Por exemplo, Jean Borrell, um matemático francês também conhecido como Johannes Buteo, argumentou que apenas 93 tipos de mamíferos estavam a bordo da arca – e o restante, segundo ele, surgiu espontaneamente da lama e, portanto, não precisava ser salvo. O jesuíta espanhol Benito Periera também teorizou que muitos insetos, como as moscas, não precisariam de espaço no navio porque eram gerados a partir dos cadáveres dos quais se alimentavam. E o explorador britânico Sir Walter Raleigh levantou a hipótese de que espécies “híbridas”, como as mulas, não estavam na arca porque simplesmente não existiam na época.

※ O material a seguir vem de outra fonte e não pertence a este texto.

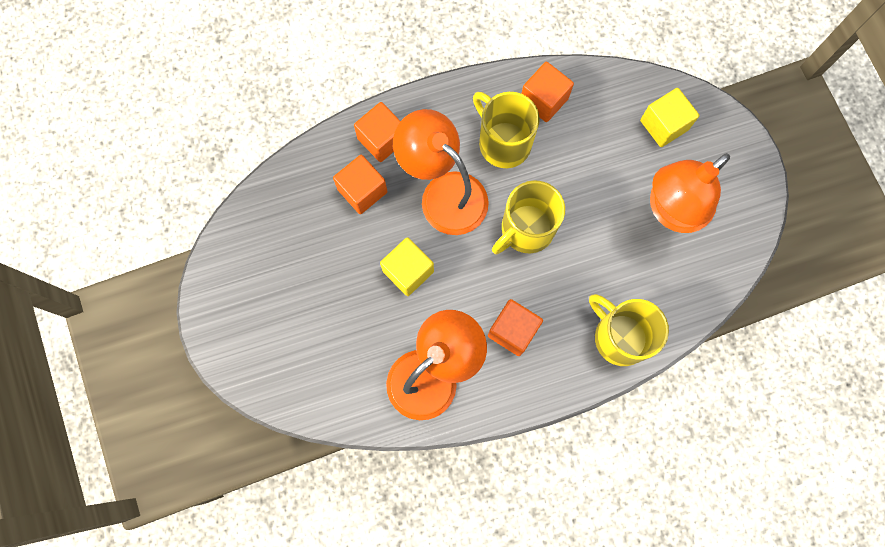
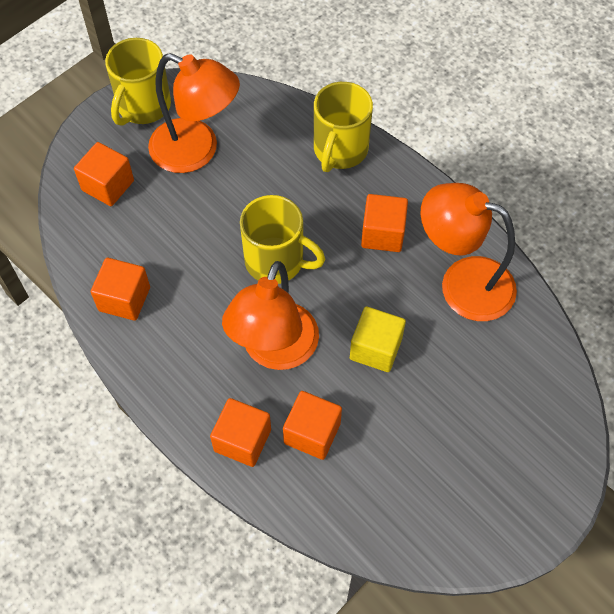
camera: 115 degrees left, 15 degrees down
(503, 142) = (191, 318): yellow mug -> yellow mug (143, 106)
(664, 125) = (108, 185): yellow cube -> orange cube

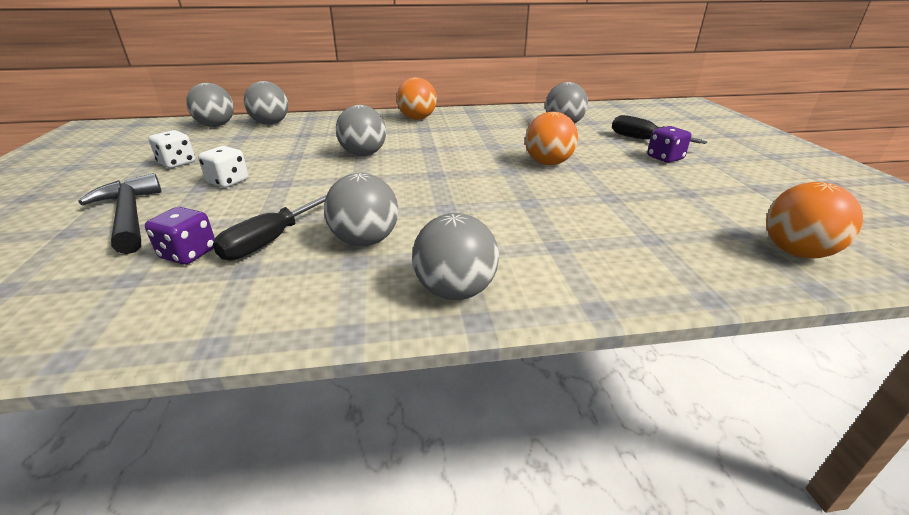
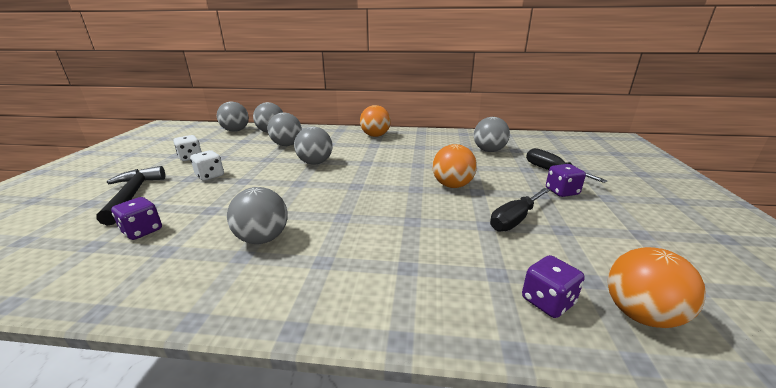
camera: 15 degrees right, 5 degrees down
(270, 241) = (199, 228): black screwdriver -> black screwdriver (515, 219)
(455, 291) = (295, 297): grey ball -> grey ball (287, 145)
(712, 254) = (547, 301): none -> purple dice

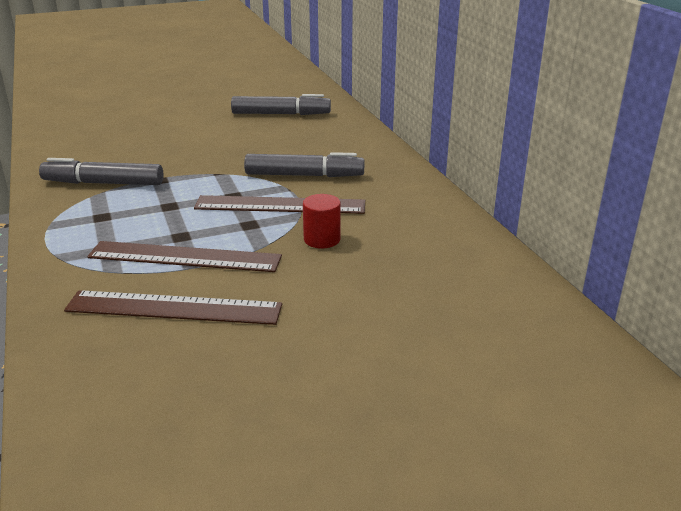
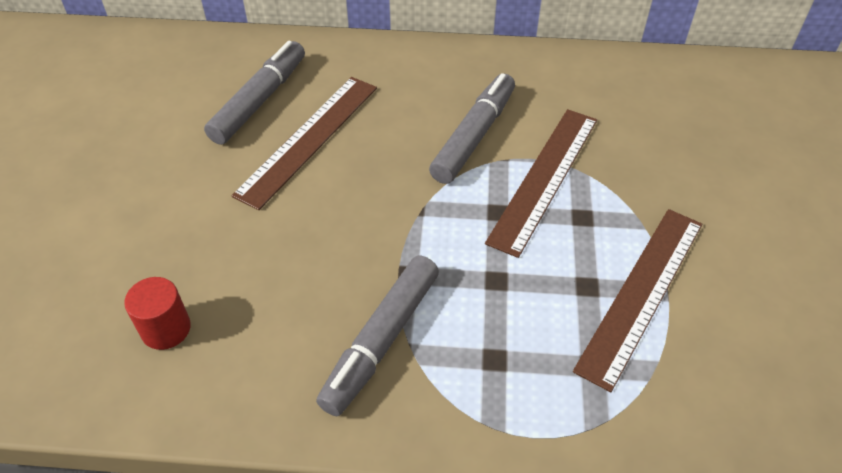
camera: 65 degrees left, 20 degrees up
(174, 308) = (754, 326): brown ruler -> brown ruler (308, 139)
(322, 239) = (642, 169): red cylinder -> red cylinder (166, 329)

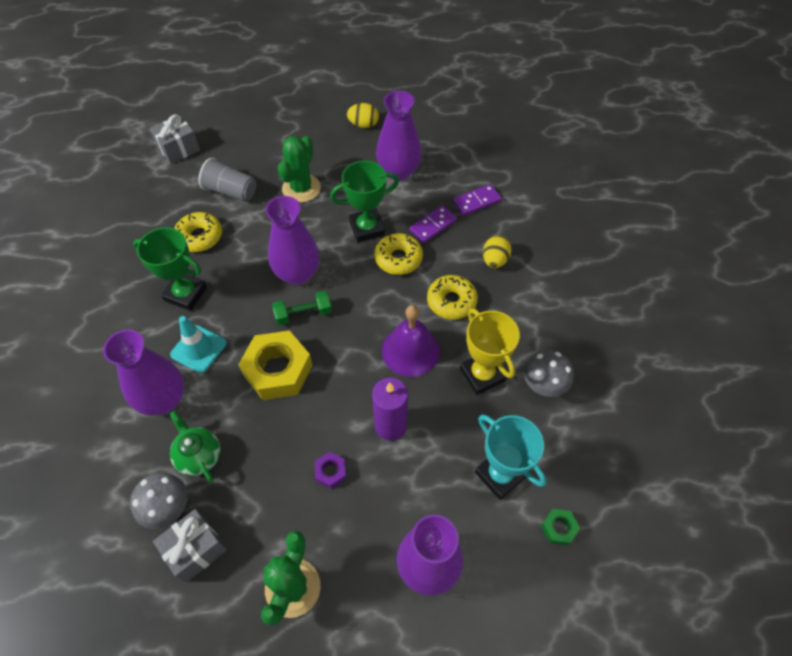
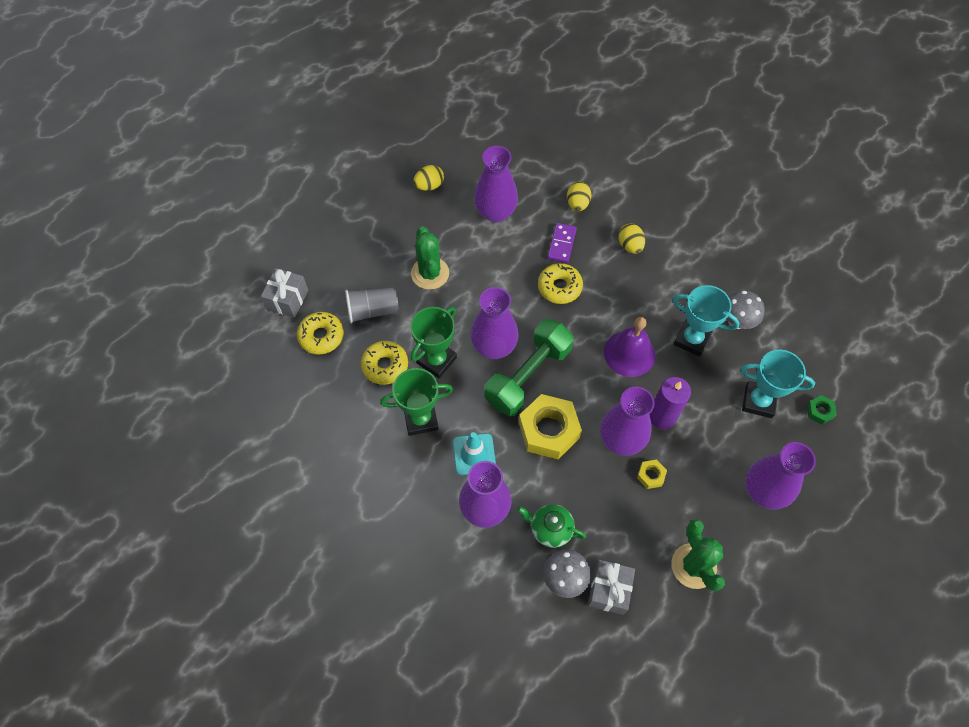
camera: 35 degrees left, 5 degrees up
(303, 314) = (528, 376): green dumbbell -> green dumbbell, size x1.95
(331, 472) = (651, 475): purple nut -> yellow nut
(333, 421) = (621, 440): none -> purple vase
(367, 228) = (513, 276): green trophy -> green trophy (436, 360)
(451, 301) = (626, 297): yellow donut -> yellow donut (321, 336)
(477, 201) = (577, 204): purple domino -> yellow egg
(482, 375) = (692, 339): yellow trophy -> turquoise trophy

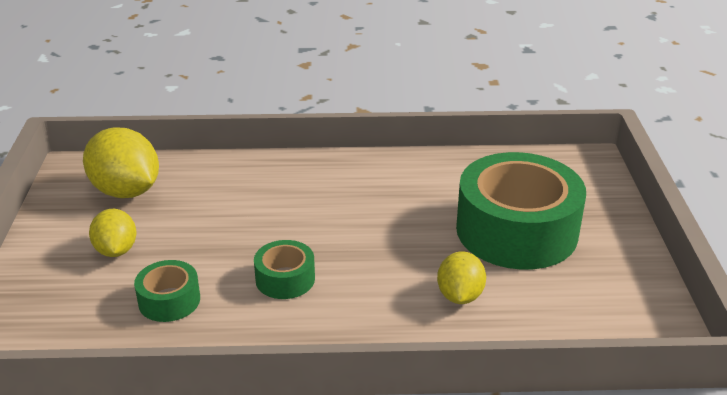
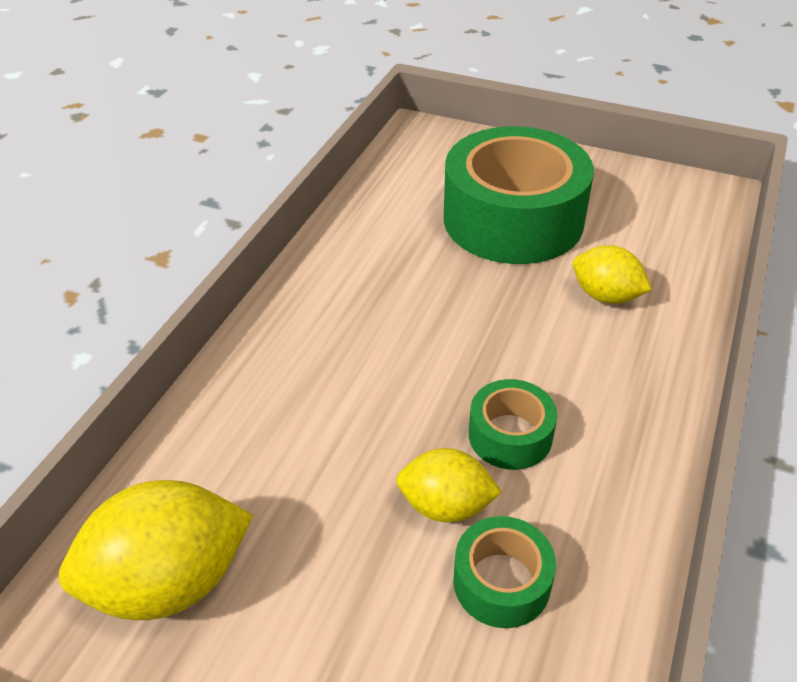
camera: 65 degrees left, 10 degrees up
(116, 250) = (336, 631): yellow lemon -> yellow lemon (446, 506)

Loucura híbrida e o nascimento do conceito de espécie


No século 17, estava se tornando ainda mais difícil conciliar as novas descobertas científicas com histórias bíblicas como a da arca de Noé. Um desses pesquisadores, o polímata alemão e jesuíta Athanasius Kircher, tentou fazer exatamente isso com´seu livro chamado “Arca Noë”. O livro de 1675 analisou todos os aspectos da seleção, do cuidado e do encaixe de todos os animais na arca.

Em 1675, Athanasius Kircher publicou o livro “Arca Noë”, uma análise da história da arca de Noé. Kircher levantou a hipótese de que Noé não precisaria salvar nenhuma espécie supostamente “híbrida”. Como resultado, essa ilustração do livro representa as espécies não híbridas que ele acreditava que estariam a bordo da arca.

Foto de Natural History Museum, London, Bridgeman Images

As ideias de Kircher sobre a vida na arca foram particularmente memoráveis, especialmente porque ele levou a ideia de “hibridização”, defendida por Raleigh e outras mentes científicas, a um extremo absurdo. Ele argumentou que muitas espécies terrestres eram, na verdade, híbridas e poderiam ser deixadas de fora da arca com segurança: entre elas estavam as girafas, que ele dizia ser um híbrido de camelo e leopardo, e os tatus, produto do acasalamento entre tartaruga e porco-espinho. (Nenhuma das teorias era verdadeira).

Devido às possibilidades apresentadas por esses chamados “híbridos”, Kircher imaginou que Noé precisaria de apenas 130 tipos de mamíferos de quatro patas30 espécies de cobras150 espécies de pássaros para repovoar a Terra após o dilúvio. “Kircher levou seu estilo de pesquisa até o limite do possível, ou seja, até o ponto de colapso”, observam os cientistas Olaf Breidbach e Michael T. Ghiselijn no Proceedings of the California Academy of Sciences.

Mas, na verdade, as ideias de Kircher, Buteo e outros acabaram ajudando a criar o conceito de espécie biológica no início do século 16. A ideia era inédita antes desses experimentos mentais com a coleção de animais de Noé, o que levou cientistas como Buteo e Kircher a classificar e ordenar os animais em uma tentativa de determinar se eles seriam dignos de ir para a arca.

O conceito de espécie surgiu bem a tempo – como observa Hill, a ideia de que todos os animais poderiam ter sido passageiros da arca estava rapidamente se tornando “altamente implausível”. Depois de séculos de olhares às vezes fantasiosos, às vezes analíticos, sobre os animais bíblicos, os cientistas e artistas acabaram seguindo em frente – deixando para trás, inadvertidamente, passos fundamentais em nossa compreensão do mundo natural.